Il Cohousing andrebbe osservato non come forma alternativa, di moda, ma come scelta di vita sostenibile economicamente e socialmente affinché fra qualche anno non cada nel dimenticatoio ma anzi possa svilupparsi in futuro.
A Monzuno (Bologna), sull’Appennino Tosco-Emiliano, si è attivato un percorso per la realizzazione di abitazioni in Cohousing. L’idea è partita da un gruppo abbastanza variegato di politici, artisti, tecnici ed intellettuali fra i quali il cantante Francesco Guccini, l’economista Andrea Segré e l’Architetto Pierluigi Cervellati. Un progetto che punta a riqualificare le vecchie case e i borghi delle colline nei dintorni di Monzuno contro i modelli della Villettopoli, imperanti in un’Emilia-Romagna che continua a costruire senza una visione collettiva ed ha 50.000 appartamenti invenduti, una città grande almeno come Imola [Fonte “La Repubblica”].
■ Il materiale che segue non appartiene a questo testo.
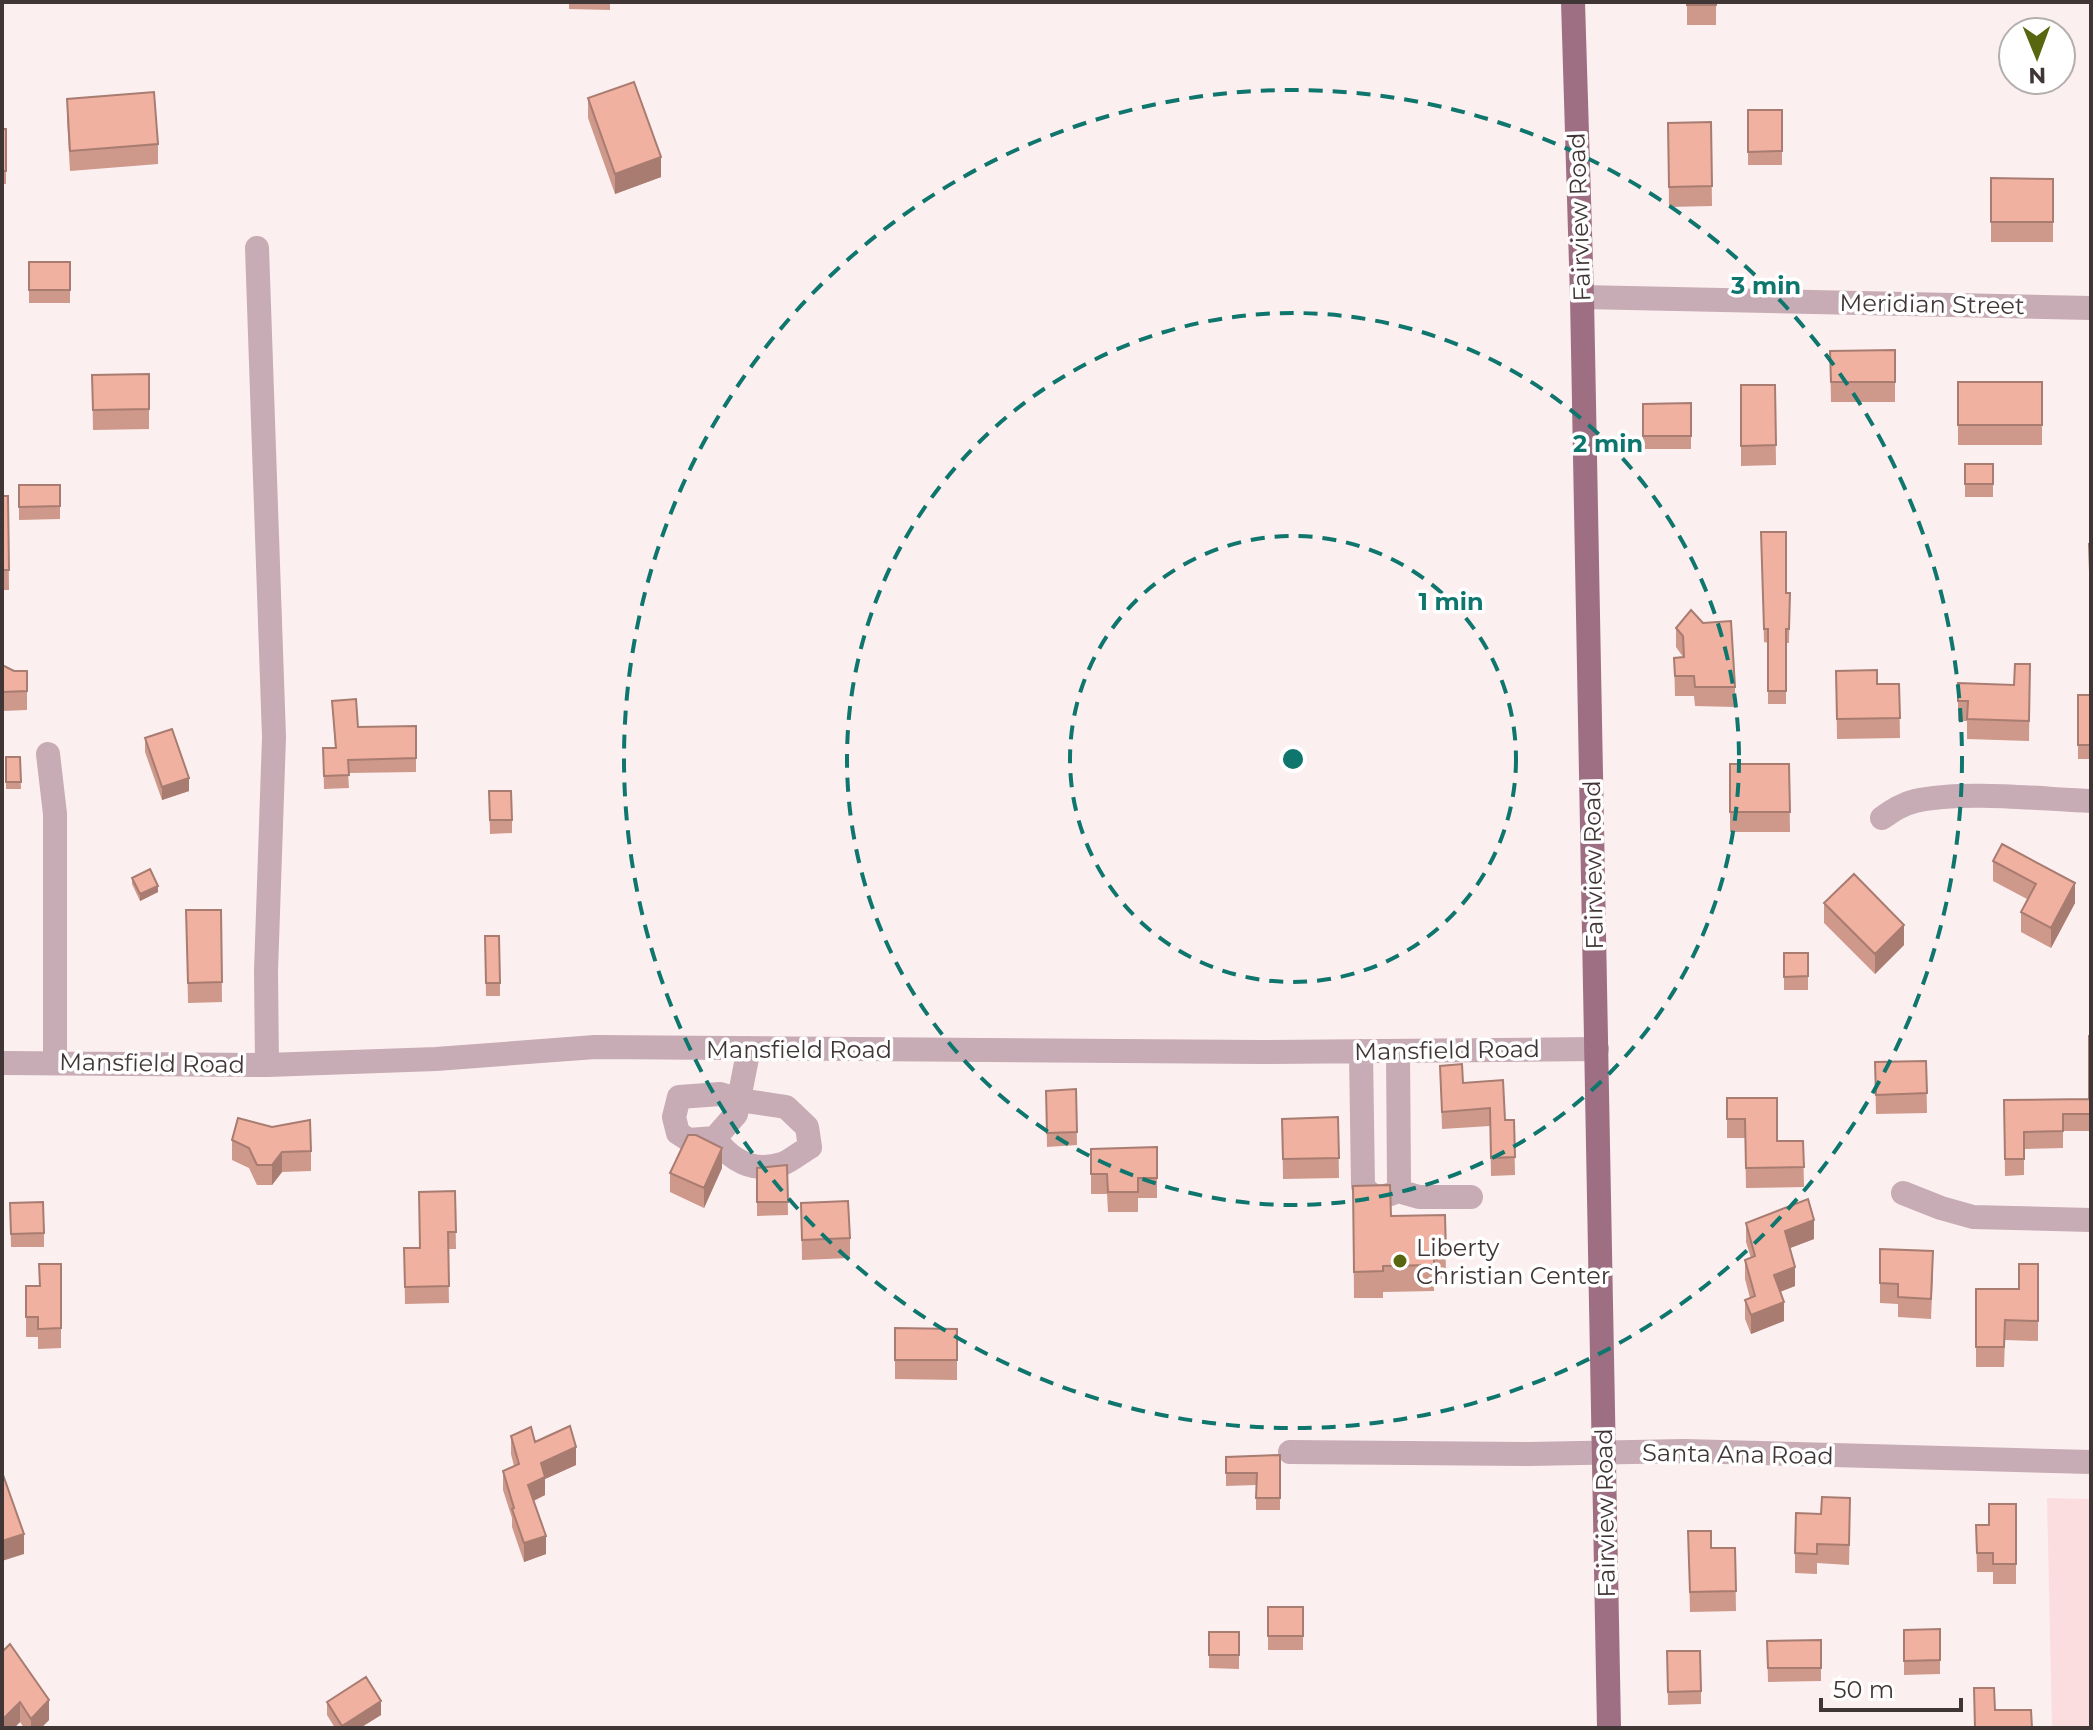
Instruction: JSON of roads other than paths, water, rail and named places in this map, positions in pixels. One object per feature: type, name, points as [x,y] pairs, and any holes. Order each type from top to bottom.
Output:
[{"type":"main road","name":"Fairview Road","points":[[1573,2],[1582,297],[1609,1728]]},
{"type":"street","points":[[257,248],[274,737],[266,971],[267,1065]]},
{"type":"street","name":"Meridian Street","points":[[1582,297],[2091,308]]},
{"type":"street","points":[[48,754],[55,814],[55,1062]]},
{"type":"street","points":[[1882,818],[1898,807],[1933,798],[2091,801]]},
{"type":"street","name":"Mansfield Road","points":[[2,1063],[267,1065],[436,1059],[595,1047],[1361,1051],[1597,1049]]},
{"type":"street","points":[[715,1138],[733,1160],[756,1166],[783,1164],[810,1147],[807,1127],[786,1107],[739,1100],[720,1094],[679,1097],[674,1117],[678,1133],[689,1140],[715,1138],[736,1114],[739,1100],[749,1048]]},
{"type":"street","points":[[1361,1051],[1363,1186],[1368,1194],[1388,1196],[1398,1191],[1419,1197],[1471,1197]]},
{"type":"street","points":[[1398,1051],[1398,1191]]},
{"type":"street","points":[[1903,1193],[1973,1217],[2091,1220]]},
{"type":"street","name":"Santa Ana Road","points":[[1290,1452],[1529,1454],[1684,1451],[2091,1462]]},
{"type":"place","name":"Liberty Christian Center","points":[[1400,1261]]}]
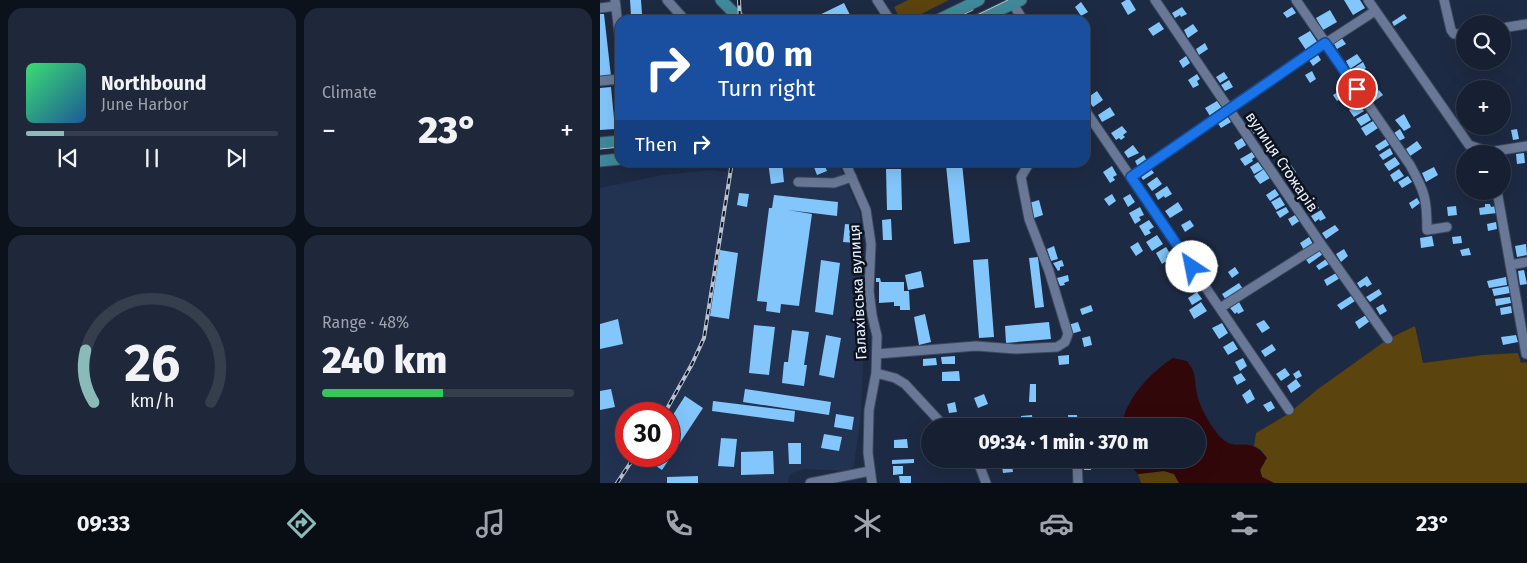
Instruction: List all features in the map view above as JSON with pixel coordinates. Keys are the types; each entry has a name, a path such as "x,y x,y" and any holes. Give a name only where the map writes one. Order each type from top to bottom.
{"main road":[{"path":"721,0 736,15"},
{"path":"948,15 979,0"},
{"path":"989,15 1017,2"},
{"path":"600,143 615,142"},
{"path":"600,161 615,160"}],"street":[{"path":"667,0 680,15"},
{"path":"878,0 887,15"},
{"name":"вулиця Стожарів","path":"1155,0 1228,109 1388,339"},
{"path":"1296,0 1410,165 1423,188 1427,207 1427,230 1447,227"},
{"path":"1368,0 1469,145"},
{"path":"1444,0 1451,30 1456,34"},
{"path":"1017,2 1021,15"},
{"path":"600,8 616,3"},
{"path":"1131,177 1325,43 1375,11"},
{"path":"1511,27 1527,24"},
{"path":"600,81 615,80"},
{"path":"1090,121 1131,177 1289,410"},
{"path":"1511,149 1527,146"},
{"name":"Галахівська вулиця","path":"847,167 866,210 871,244 868,291 877,336 876,373 869,410 868,454 872,483"},
{"path":"877,354 976,346 1015,348 1057,347 1065,342 1068,334 1049,271 1028,219 1021,177 1027,167"},
{"path":"798,182 834,183 852,177"},
{"path":"1499,200 1526,354"},
{"path":"1220,308 1321,244"},
{"path":"1510,264 1527,262"},
{"path":"876,373 895,378 905,384 937,418"},
{"path":"980,468 986,483"},
{"path":"1077,468 1078,483"},
{"path":"812,482 870,472"}],"shaded area":[{"path":"908,0 949,0 919,15 898,15 894,7"},
{"path":"728,167 840,167 860,213 866,290 861,414 854,465 849,471 804,469 790,474 788,483 600,483 600,188 662,175 711,170 726,172"},
{"path":"1415,326 1423,363 1483,355 1518,353 1521,363 1527,362 1527,483 1274,483 1262,477 1260,470 1266,457 1261,450 1254,446 1256,433 1288,414 1318,389 1388,339"},
{"path":"1173,358 1187,361 1194,374 1200,403 1217,433 1230,444 1249,445 1261,451 1267,458 1260,470 1262,477 1274,483 1179,483 1174,474 1164,471 1138,474 1132,468 1206,468 1206,418 1124,418 1128,406 1140,387"},
{"path":"1164,471 1174,474 1179,483 1141,483 1138,474"}],"building":[{"path":"630,0 641,0 642,14 631,15"},
{"path":"1130,0 1136,10 1128,15 1121,3"},
{"path":"1344,0 1360,0 1365,8 1353,15"},
{"path":"1081,2 1088,12 1080,15 1075,7"},
{"path":"844,3 850,15 819,15"},
{"path":"1182,7 1187,14 1175,18 1172,13"},
{"path":"1292,7 1296,13 1287,18 1283,13"},
{"path":"1330,10 1337,22 1323,30 1316,18"},
{"path":"600,14 604,14 611,76 600,77"},
{"path":"1404,14 1407,18 1394,26 1392,22"},
{"path":"1159,22 1164,29 1153,36 1148,29"},
{"path":"1193,24 1198,31 1188,38 1184,30"},
{"path":"1310,31 1318,43 1306,50 1298,38"},
{"path":"1341,37 1346,44 1337,49 1333,42"},
{"path":"1205,43 1208,49 1199,55 1196,49"},
{"path":"1357,54 1362,61 1350,69 1346,61"},
{"path":"1318,55 1321,60 1313,66 1309,60"},
{"path":"1186,56 1190,63 1183,68 1179,61"},
{"path":"1363,62 1366,68 1355,75 1351,70"},
{"path":"1312,71 1316,79 1310,83 1305,75"},
{"path":"1224,72 1228,78 1220,83 1216,77"},
{"path":"1197,74 1200,79 1197,81 1199,85 1193,88 1188,80"},
{"path":"1229,80 1233,87 1225,91 1221,85"},
{"path":"1348,86 1352,92 1337,101 1333,95"},
{"path":"611,87 615,129 600,130 600,88"},
{"path":"1379,90 1383,95 1373,102 1369,96"},
{"path":"1097,91 1103,100 1093,107 1090,102 1090,96"},
{"path":"1217,101 1222,108 1210,116 1205,108"},
{"path":"1359,104 1364,111 1354,117 1349,110"},
{"path":"1110,107 1115,115 1102,122 1098,115"},
{"path":"1367,113 1371,120 1361,126 1356,119"},
{"path":"1404,114 1411,127 1404,131 1395,120"},
{"path":"1227,116 1231,122 1221,128 1217,122"},
{"path":"1373,121 1378,128 1366,136 1361,128"},
{"path":"1258,122 1262,129 1254,134 1249,127"},
{"path":"1122,126 1127,132 1123,135 1125,137 1121,140 1119,138 1116,140 1111,133"},
{"path":"1400,129 1405,138 1399,141 1394,133"},
{"path":"1517,129 1519,139 1513,140 1511,130"},
{"path":"1242,138 1246,145 1238,150 1234,143"},
{"path":"1386,139 1389,145 1379,151 1375,146"},
{"path":"1417,141 1422,148 1410,156 1406,149"},
{"path":"1133,145 1139,153 1128,158 1124,152"},
{"path":"1390,148 1393,154 1383,160 1379,155"},
{"path":"1252,152 1255,157 1252,159 1253,161 1245,166 1240,159"},
{"path":"1524,153 1525,163 1517,164 1516,154"},
{"path":"1144,155 1147,161 1138,167 1135,161"},
{"path":"1395,157 1400,164 1389,171 1384,164"},
{"path":"1258,162 1263,169 1254,174 1250,167"},
{"path":"1291,165 1296,172 1286,179 1282,171"},
{"path":"1112,166 1117,175 1113,177 1115,180 1110,183 1103,172"},
{"path":"1149,166 1154,173 1143,180 1139,173"},
{"path":"769,167 782,167 784,182 771,184"},
{"path":"814,167 825,167 827,171 817,175"},
{"path":"946,167 962,167 970,242 954,244"},
{"path":"1434,167 1438,175 1426,182 1422,173"},
{"path":"886,169 901,169 902,210 887,210"},
{"path":"1264,169 1270,178 1260,184 1254,176"},
{"path":"1399,169 1404,176 1394,182 1390,175"},
{"path":"1408,176 1412,182 1402,188 1398,182"},
{"path":"1157,177 1162,184 1152,191 1147,184"},
{"path":"1167,186 1172,194 1158,200 1155,194"},
{"path":"1275,189 1279,195 1270,201 1266,195"},
{"path":"739,193 749,194 747,207 737,205"},
{"path":"1112,194 1116,201 1109,206 1104,199"},
{"path":"1130,194 1135,202 1128,207 1123,198"},
{"path":"774,195 838,202 837,216 788,210 812,214 799,306 781,304 780,313 766,311 767,302 757,301 769,208 772,208"},
{"path":"1280,197 1285,205 1276,210 1271,202"},
{"path":"1417,198 1420,203 1412,209 1409,203"},
{"path":"1039,200 1043,215 1034,218 1029,203"},
{"path":"1178,202 1183,210 1170,218 1165,211"},
{"path":"1315,202 1319,208 1309,214 1306,208"},
{"path":"1485,204 1490,204 1491,207 1496,206 1497,213 1480,215 1479,208 1485,207"},
{"path":"1456,206 1457,215 1448,216 1447,207"},
{"path":"1140,207 1144,215 1139,217 1141,220 1135,224 1129,213"},
{"path":"1286,207 1289,212 1280,218 1276,212"},
{"path":"1321,210 1326,218 1315,222 1311,216"},
{"path":"1297,214 1301,220 1292,226 1288,219"},
{"path":"891,219 892,240 883,240 882,220"},
{"path":"1149,220 1154,227 1149,230 1151,233 1145,236 1139,226"},
{"path":"1190,220 1194,226 1185,232 1181,225"},
{"path":"1496,222 1497,229 1488,231 1487,224"},
{"path":"845,224 858,225 856,243 843,242"},
{"path":"1335,225 1339,230 1326,239 1322,233"},
{"path":"1157,235 1163,244 1152,251 1146,242"},
{"path":"1432,236 1434,246 1421,248 1420,238"},
{"path":"1461,236 1462,243 1453,244 1452,237"},
{"path":"1309,237 1313,244 1304,250 1300,243"},
{"path":"1138,242 1143,251 1136,256 1130,247"},
{"path":"1526,244 1527,255 1517,257 1515,246"},
{"path":"1054,246 1058,259 1051,261 1047,249"},
{"path":"1208,246 1213,254 1199,263 1194,255"},
{"path":"1166,247 1171,255 1166,257 1168,260 1162,264 1156,253"},
{"path":"1469,248 1471,255 1462,256 1460,250"},
{"path":"1320,249 1323,254 1309,264 1305,258"},
{"path":"1344,249 1348,256 1341,262 1336,254"},
{"path":"720,250 738,253 729,319 710,316"},
{"path":"1212,256 1219,266 1205,272 1200,265"},
{"path":"1038,257 1044,307 1035,308 1029,258"},
{"path":"988,259 994,337 979,338 973,260"},
{"path":"1326,259 1329,264 1319,270 1316,266"},
{"path":"821,260 840,263 833,315 815,312"},
{"path":"1062,260 1064,266 1060,267 1058,271 1053,263"},
{"path":"1176,261 1180,267 1172,272 1168,266"},
{"path":"1235,267 1239,273 1232,278 1228,272"},
{"path":"1524,270 1527,284 1520,285 1518,271"},
{"path":"921,271 924,287 908,290 905,275"},
{"path":"1186,273 1192,283 1182,289 1176,279"},
{"path":"1336,273 1340,278 1327,286 1324,280"},
{"path":"1068,275 1069,281 1064,283 1065,285 1060,286 1057,278"},
{"path":"1367,276 1372,284 1360,288 1357,283"},
{"path":"1506,277 1507,285 1489,288 1487,281"},
{"path":"876,278 880,278 881,282 904,282 904,291 909,291 910,310 900,310 900,306 894,306 894,302 879,303 879,282 876,282"},
{"path":"1239,283 1243,289 1226,300 1222,294"},
{"path":"1509,286 1510,293 1494,296 1492,289"},
{"path":"1379,289 1382,294 1370,302 1366,297"},
{"path":"1197,292 1202,299 1192,305 1188,298"},
{"path":"1351,296 1355,301 1341,310 1337,305"},
{"path":"1510,297 1511,303 1496,306 1495,299"},
{"path":"1201,302 1207,311 1194,319 1189,310"},
{"path":"1239,302 1244,311 1235,314 1230,308"},
{"path":"1383,304 1387,311 1380,315 1376,308"},
{"path":"1091,305 1093,311 1082,315 1080,309"},
{"path":"1511,306 1512,313 1501,315 1500,308"},
{"path":"925,314 931,342 919,345 914,317"},
{"path":"1366,315 1370,321 1359,329 1355,322"},
{"path":"618,319 623,344 600,349 600,324"},
{"path":"1264,320 1270,328 1262,333 1256,324"},
{"path":"1049,322 1051,339 1006,343 1005,326"},
{"path":"1078,322 1081,331 1071,334 1068,325"},
{"path":"1222,323 1228,333 1219,339 1212,328"},
{"path":"754,325 775,327 769,375 749,373"},
{"path":"792,330 809,332 804,365 807,365 804,386 782,383 784,362 788,362"},
{"path":"826,335 841,338 834,378 819,375"},
{"path":"1516,335 1518,342 1503,345 1501,337"},
{"path":"1090,336 1092,345 1084,347 1082,338"},
{"path":"1233,341 1238,349 1228,355 1223,347"},
{"path":"1272,344 1276,350 1265,357 1261,351"},
{"path":"1069,355 1069,364 1059,365 1058,356"},
{"path":"955,356 955,364 942,364 941,357"},
{"path":"936,358 937,365 923,366 923,359"},
{"path":"1243,358 1247,366 1240,371 1235,362"},
{"path":"1285,368 1290,375 1281,381 1276,374"},
{"path":"1299,370 1302,376 1296,379 1293,374"},
{"path":"959,371 960,381 942,381 942,372"},
{"path":"1241,373 1246,380 1237,385 1233,377"},
{"path":"1296,379 1301,386 1291,393 1287,386"},
{"path":"1030,384 1036,384 1036,402 1029,402"},
{"path":"611,389 615,407 600,410 600,391"},
{"path":"745,389 831,402 829,415 743,402"},
{"path":"1250,389 1255,399 1247,404 1242,395"},
{"path":"984,394 988,404 978,408 974,398"},
{"path":"685,396 703,408 680,443 680,404"},
{"path":"713,401 795,411 794,422 712,411"},
{"path":"1271,401 1275,408 1268,412 1263,405"},
{"path":"955,402 957,412 949,413 947,404"},
{"path":"836,414 854,417 852,430 834,427"},
{"path":"1032,415 1032,418 1021,418 1021,416"},
{"path":"1068,415 1077,415 1077,418 1068,418"},
{"path":"824,434 842,437 839,451 821,448"},
{"path":"721,438 737,439 734,467 718,466"},
{"path":"907,439 908,448 894,448 894,440"},
{"path":"788,443 801,443 801,464 789,464"},
{"path":"773,451 774,474 741,475 741,452"},
{"path":"914,459 914,463 892,464 892,460"},
{"path":"893,466 903,466 903,474 893,475"},
{"path":"1002,468 1012,468 1013,472 1003,473"},
{"path":"698,476 698,483 667,483 667,477"},
{"path":"899,476 911,476 911,483 900,483"}],"tram line":[{"path":"977,15 1008,0"},
{"path":"962,15 973,10"},
{"path":"600,149 615,148"}],"railway":[{"path":"739,0 740,15"},
{"path":"671,402 704,338 731,167"},
{"path":"617,483 628,467"}],"route":[{"path":"1192,267 1131,177 1325,43 1357,89"}]}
Il progetto “MonzunoAppennino”, ideato per il Comune di Monzuno da Pierluigi Cervellati e Delisa Merli, è stato presentato nei suoi contenuti attuativi nel Dicembre 2010, durante un convegno che si è tenuto a Vado di Monzuno intitolato “La rigenerazione di un territorio” in cui esponenti del mondo universitario, economico e politico hanno presentato nel dettaglio il progetto che si pone l’obiettivo di perseguire il rilancio economico ed abitativo dell’Appennino Bolognese.
Il convegno, che ha visto l’attenta partecipazione di amministratori, imprenditori e cittadini, ha permesso di approfondire i temi principali del progetto quali la riscoperta dell’abitare insieme, con un Appennino che si propone come modello della città-parco del XXI secolo attraverso il ripopolamento di borghi storici da ristrutturare e affidare a famiglie, giovani coppie, imprese. [Fonte: sito web del Comune di Monzuno].
Gli insediamenti storici dell’Appenino sono di per sé un esempio di Cohousing, forme di coabitazione praticate fin tanto che il territorio è stato parte integrante e qualificante la vita di ciascun componente, fin a quando l’agricoltura è stata una parte importante ma insufficiente dell’economia.
Oggi questa forma di convivenza può tornare di primo piano perché risponde ad esigenze quali il risparmio energetico, la ricerca di nuove forme di energia e il rifiuto dello spreco del territorio, e non per ultima l’esigenza di imparare a socializzare: si tratta di pensare ad una grande città metropolitana in cui l’Appennino svolge il ruolo primario: di parco della città metropolitana.